Se i servizi progettano un affido sine die, per i diversi motivi già evidenziati, gli operatori si dovranno prodigare per cercare una famiglia affidataria che abbia dato la disponibilità ad un affidamento lungo o indeterminato. In questo caso gli affidatari non andranno incontro ad una riorganizzazione della vita e dei progetti familiari in quanto è chiaro fin dall'inizio che il minore starà con loro almeno fino al raggiungimento della maggiore età.
Diverso è il discorso nei casi in cui l'affido diventa sine die a causa di una mancata progettazione, di una valutazione della genitorialità errata oppure a causa di eventi che non si possono prevedere: in questi casi la famiglia affidataria si trova costretta a gestire una situazione che non era prevista e che la costringe, perciò, a ricalibrare progetti di vita e, più semplicemente, riorganizzare la quotidianità.
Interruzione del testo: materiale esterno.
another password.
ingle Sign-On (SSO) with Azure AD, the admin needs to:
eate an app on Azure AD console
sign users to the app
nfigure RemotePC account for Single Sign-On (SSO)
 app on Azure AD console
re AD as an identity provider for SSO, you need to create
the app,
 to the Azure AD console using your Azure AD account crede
A tal proposito è emblematica la testimonianza di un figlio biologico di una famiglia affidataria, riportata nello studio di Martina Lucia Lanza28:
Man mano che passava il tempo cioè si vedeva che continuava questa cosa e ci si è comunque interrogati su quant'è che durerà, resterà con noi per sempre eccetera, comprare la camera nuova per me e lui mentre prima era un letto provvisorio, insomma alcuni cambiamenti che fanno capire che la cosa continua.
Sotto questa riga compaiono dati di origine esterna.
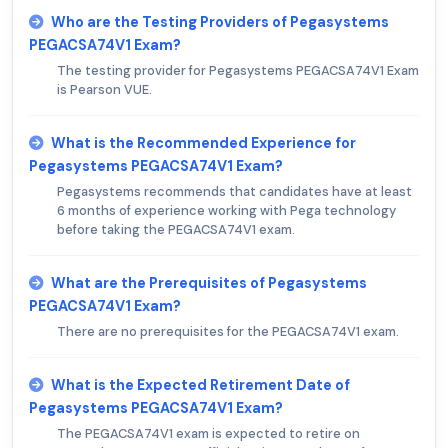
Who are the Testing Providers of Pegasystems
PEGACSA74V1 Exam?
The testing provider for Pegasystems PEGACSA74V1 Exam
is Pearson VUE.
What is the Recommended Experience for
Pegasystems PEGACSA74V1 Exam?
Pegasystems recommends that candidates have at least
6 months of experience working with Pega technology
before taking the PEGACSA74V1 exam.
What are the Prerequisites of Pegasystems
PEGACSA74V1 Exam?
There are no prerequisites for the PEGACSA74V1 exam.
What is the Expected Retirement Date of
Pegasystems PEGACSA74V1 Exam?
The PEGACSA74V1 exam is expected to retire on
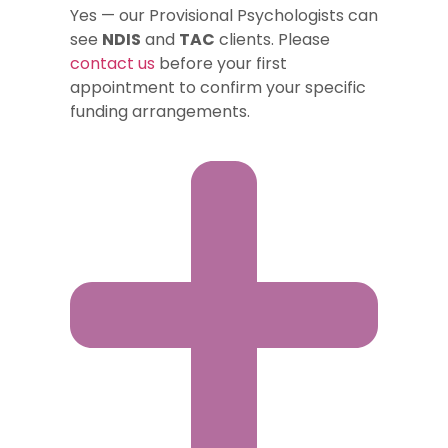
Yes — our Provisional Psychologists can
see
NDIS
and
TAC
clients. Please
contact us
before your first
appointment to confirm your specific
funding arrangements.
La famiglia si deve, in qualche modo, riorganizzare in quanto le aspettative sul progetto di affido non sono state rispettate.
In certi casi, purtroppo, gli affidatari rinunciano al progetto e il minore si trova, cosi, costretto a dover riaffrontare un nuovo ingresso in un'altra famiglia.
Il più delle volte la famiglia resiste, grazie a quella motivazione che l'ha spinta a candidarsi all'affido, ma, di contro, possono nascere delle difficoltà relative alla percezione del rapporto e del legame col minore.
La famiglia affidataria continua a prendersi cura di un minore che appartiene ad altri genitori in un rapporto indefinito e senza fine.
Ci possono essere casi in cui la famiglia affidataria confligge coi servizi perché non è d'accordo sulle modalità e sulle scadenze con cui il minore deve vedere la sua famiglia d'origine: i servizi sono percepiti come lontani e insensibili nel riflettere su degli incontri che possono avere effetti patogeni sul minore.
Luzzatto parla di equilibrio da funamboli29: gli affidatari non devono sostituire i genitori biologici - il cui ruolo va, invece, preservato - e neppure instaurare un legame transitorio di sostegno, nell'attesa di una separazione.
Essi rischiano, cosi, di restare bloccati in una affettività sospesa che non si può esprimere liberamente e che non può rimanere delimitata alla temporaneità dell'affidamento familiare.
La famiglia affidataria deve essere in grado, perciò, di accettare un bambino proveniente da un contesto familiare diverso dal proprio e che possiede differenti abitudini e differenti valori. L'accettazione e la cura incondizionata di un bambino sofferente sono la base di un buon affido. Inoltre gli affidatari devono mantenere un rapporto corretto e leale con la famiglia d'origine con il fine di costruire un'“alleanza genitoriale”30 che possa far sentire il minore protetto e sicuro durante il periodo di affidamento.